Earth’s water could come from asteroids, Hayabusa 2 samples suggest

New Ryugu asteroid sample findings

The Hayabusa-2 mission’s goal was to investigate an asteroid that could potentially shed new light on the early formation of the Solar System. Now, new studies are starting to emerge based on investigations and analyses of the Ryugu samples collected by JAXA.

In a new paper published in the journal Nature Astronomy, scientists said the samples suggest asteroids may have been one of the primary sources of water during the Earth’s early formation. “Ryugu particles are undoubtedly among the most uncontaminated Solar System materials available for laboratory study, and ongoing investigations of these precious samples will certainly expand our understanding of early Solar System processes,” the study explains.

In June, another study highlighted organic material found on Ryugu, suggesting the building blocks of life, amino acids, may have come from asteroids.

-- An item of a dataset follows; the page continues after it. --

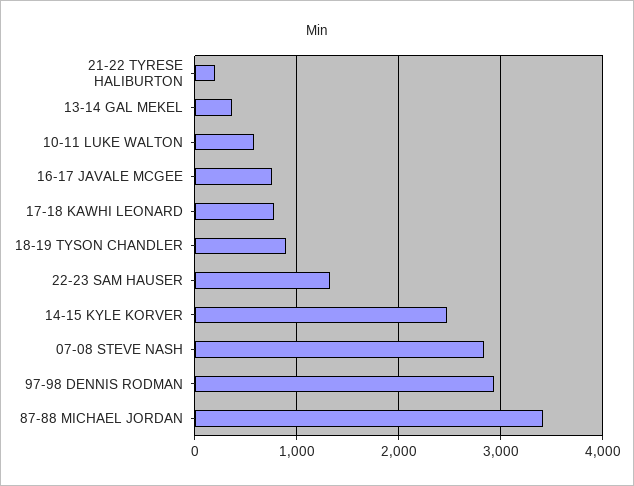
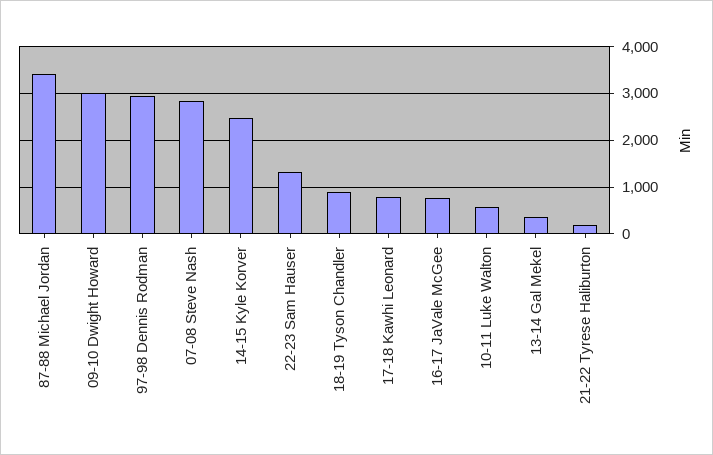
09-10 Dwight Howard: none -> 3000

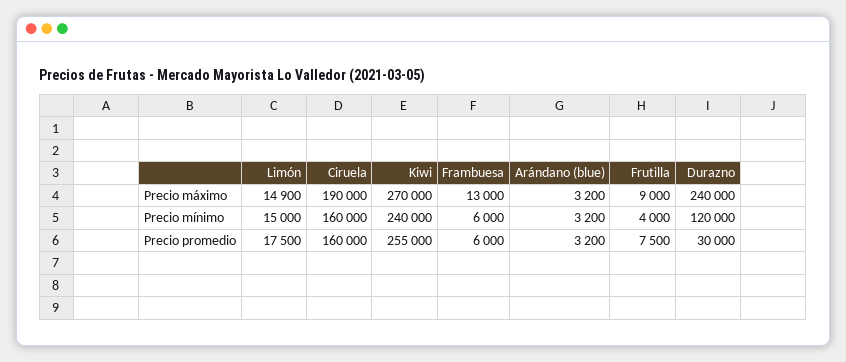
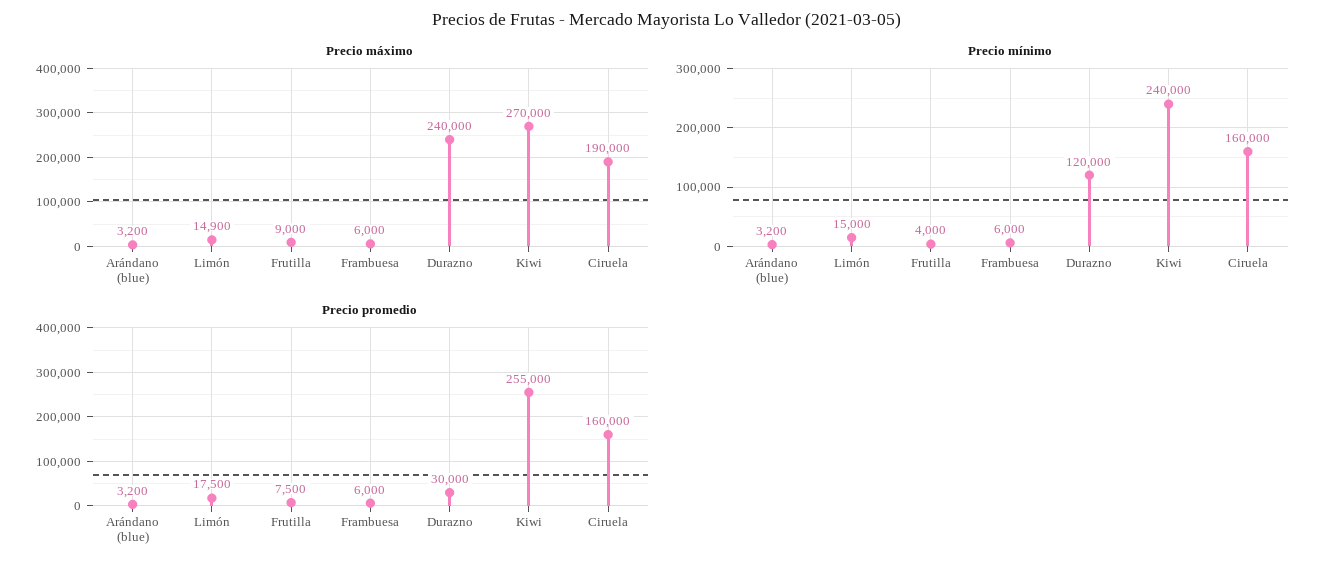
Precio máximo, Frambuesa: 13000 -> 6000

In the new study, published Monday, August 15, the scientists wrote that “volatile and organic-rich C-type asteroids may have been one of the main sources of Earth’s water. The delivery of volatiles (organics and water) to the Earth is still a subject of notable debate.”

Crucially, the organic materials discovered “in Ryugu particles, identified in this study, probably represent one important source of volatiles.” The scientists say these materials may have had an “outer Solar System origin,” though they concede that they were “unlikely to be the only source of volatiles delivered to the early Earth.”